Data migrations in Odoo are where ERP projects succeed or fail in production. Most failures are not caused by bad code. They are caused by insufficient preparation and untested assumptions about what the database actually contains.
What Makes Odoo Migrations Risky
Odoo’s ORM manages schema and data implicitly. When you upgrade a module, Odoo runs its own column additions, type changes, and many-to-many table rewrites automatically. Your custom code sits on top of that machinery, and the interaction between your logic and Odoo’s upgrade path is rarely documented.
Common sources of failure include:
- Custom fields whose values must be preserved or transformed during a type change.
- Computed fields that are recalculated with different logic after an upgrade.
- Data that was valid under the old business rules but violates constraints in the new version.
- External integrations that rely on record IDs or reference fields that shift during migration.
Migration Scripts vs. Hook Functions
Odoo provides two entry points for custom migration logic: scripts in the migrations/ folder of a module, and hook functions registered in the manifest under pre_init_hook, post_init_hook, pre_migrate, and post_migrate. These are not interchangeable.
Migration scripts are the right tool for transformations that must run at a specific version boundary. They execute when Odoo detects that a module is being upgraded and receive the installed version, tying the transformation to a precise schema state.

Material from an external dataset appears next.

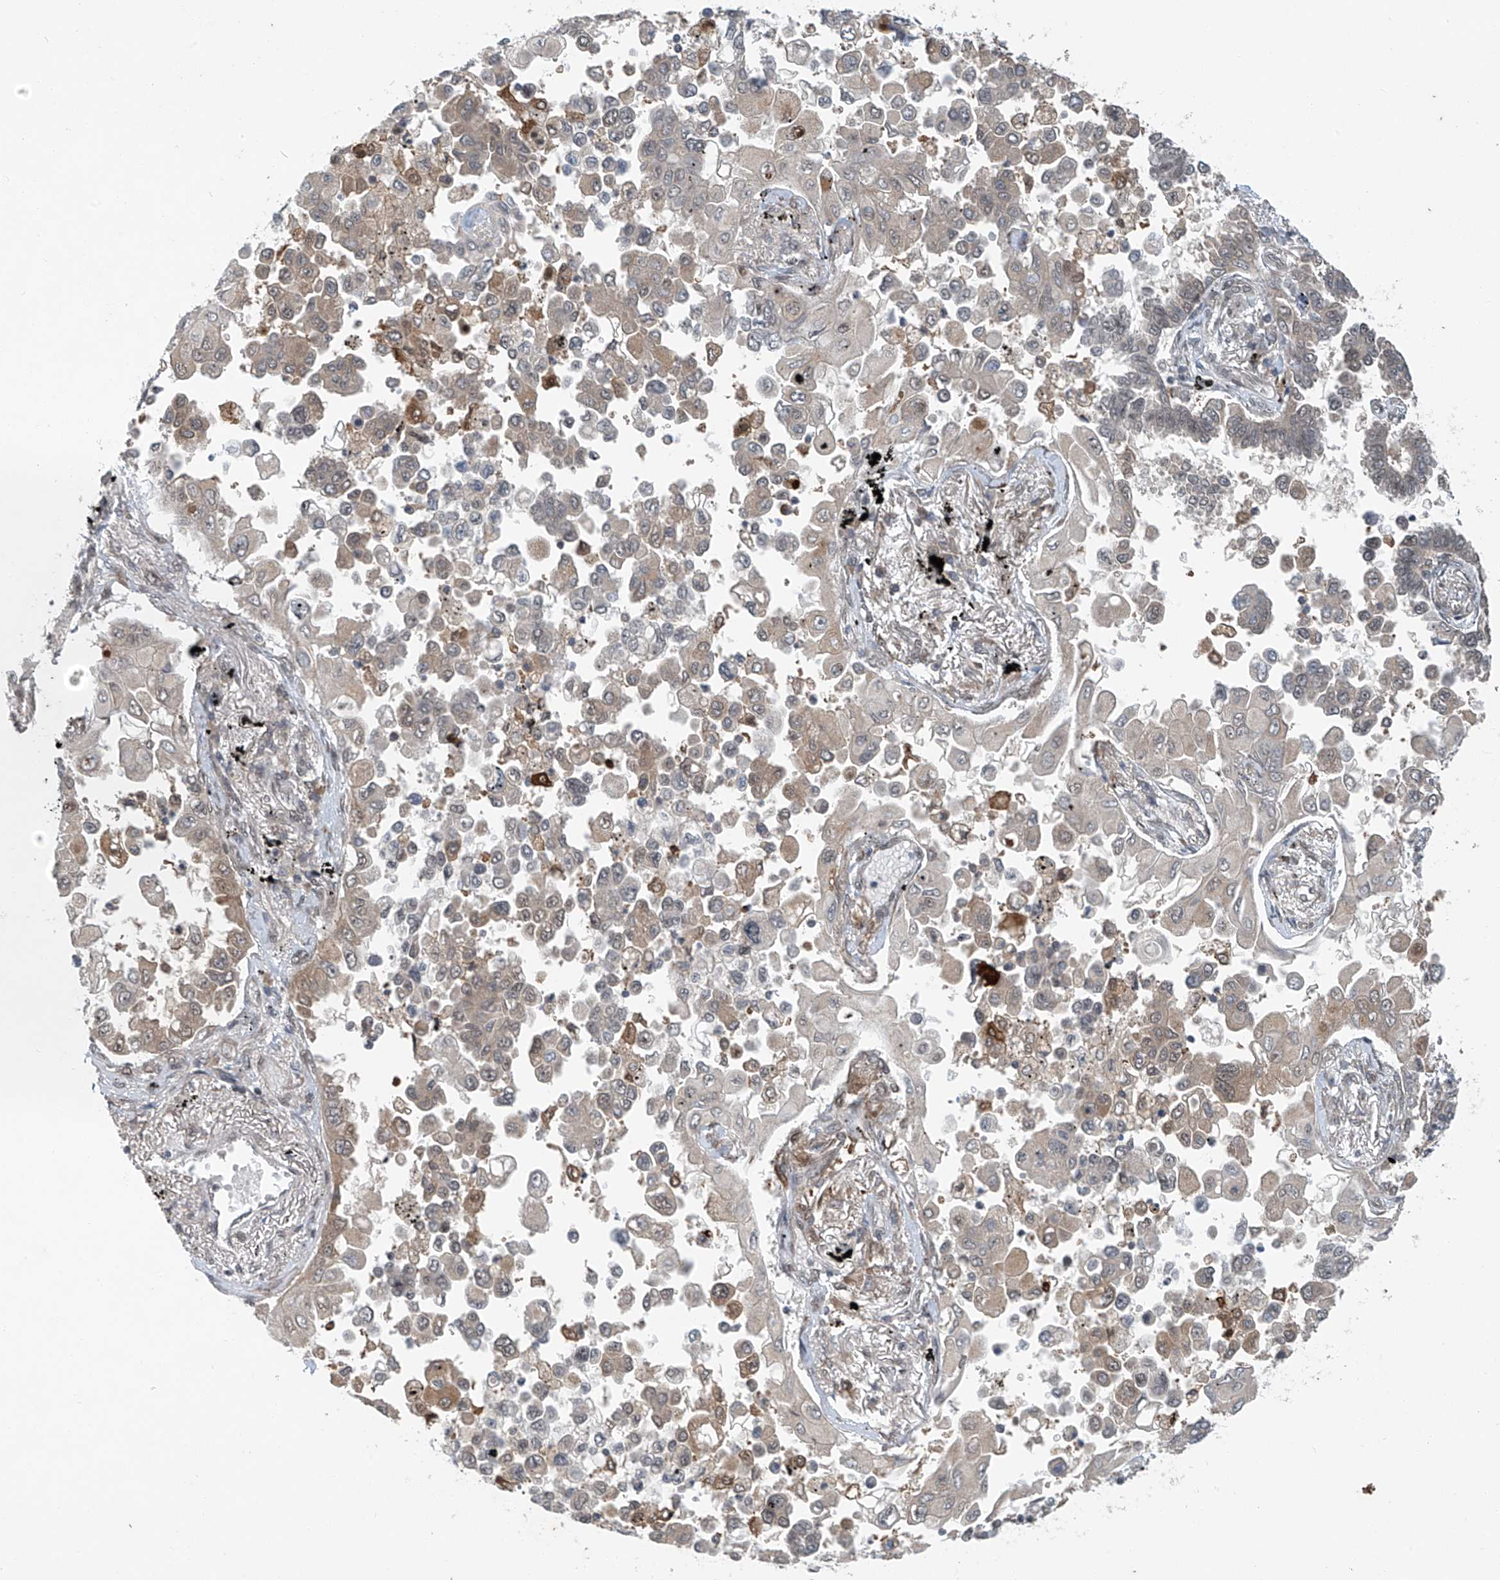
{"staining": {"intensity": "weak", "quantity": "25%-75%", "location": "cytoplasmic/membranous,nuclear"}, "tissue": "lung cancer", "cell_type": "Tumor cells", "image_type": "cancer", "snomed": [{"axis": "morphology", "description": "Adenocarcinoma, NOS"}, {"axis": "topography", "description": "Lung"}], "caption": "Protein analysis of lung adenocarcinoma tissue demonstrates weak cytoplasmic/membranous and nuclear staining in about 25%-75% of tumor cells.", "gene": "TAF8", "patient": {"sex": "female", "age": 67}}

Hook functions run during installation or upgrade without the same version-specific targeting. Using a post-install hook for a transformation that should only run once is a common mistake that causes it to repeat on every reinstall. For production upgrades, scripts in migrations/ are more precise and easier to audit.
Testing on Production Data
No migration should reach a production window without being tested on a copy of the production database. Demo data cannot surface failures caused by real data volume, edge cases accumulated over years of use, or configurations that differ between customers.
A realistic pre-migration checklist includes:
- Restoring a recent production dump to a staging environment with the same Odoo version.
- Running the full upgrade in the exact order it will run in production.
- Verifying that critical records, reports, and integrations work correctly after the upgrade.
- Measuring how long the migration takes under real data volume.
If the migration takes significantly longer on production data than on demo, that is essential information to have before the maintenance window opens.
Handling Large Tables
A single UPDATE that rewrites millions of rows will hold locks, generate replication lag, and block operations on the same table. The safer approach is batch processing: transforming records in controlled chunks with a commit between each batch. This keeps lock duration short and allows the process to be interrupted and resumed.
Additional considerations:
- Rebuild indexes after the transformation rather than maintaining them during the write.
- Log progress so the team can tell whether the process is advancing or stuck.
- Prefer adding a new column and backfilling it over modifying an existing column when the transformation is complex.
Preserving Business Rule Integrity
Schema correctness is the easy part. After an upgrade, data must be semantically consistent with how the company operates. This means checking things that automated tests rarely cover: whether open sales orders carried forward correctly, whether stock valuations match the general ledger, and whether user permissions still map to the right roles.
Define a short list of business invariants before the migration. These are specific queries that should return the same results before and after the upgrade. Running them on staging before sign-off turns implicit assumptions into explicit confirmations.
Communicating Before the Migration Window
Before a migration window, stakeholders and the technical team should agree on:
- The start time, expected duration, and absolute cutoff for the window.
- What happens if the migration cannot be completed, including the rollback plan.
- Which business functions will be unavailable and for how long.
- Who owns the go or no-go decision if issues appear during execution.
Migrations that happen without this alignment put the technical team in an impossible position. They must make consequential decisions under pressure, without the authority to make them. Treating a data migration as a coordinated business event, not a purely technical task, is what separates teams that upgrade successfully from those that do not.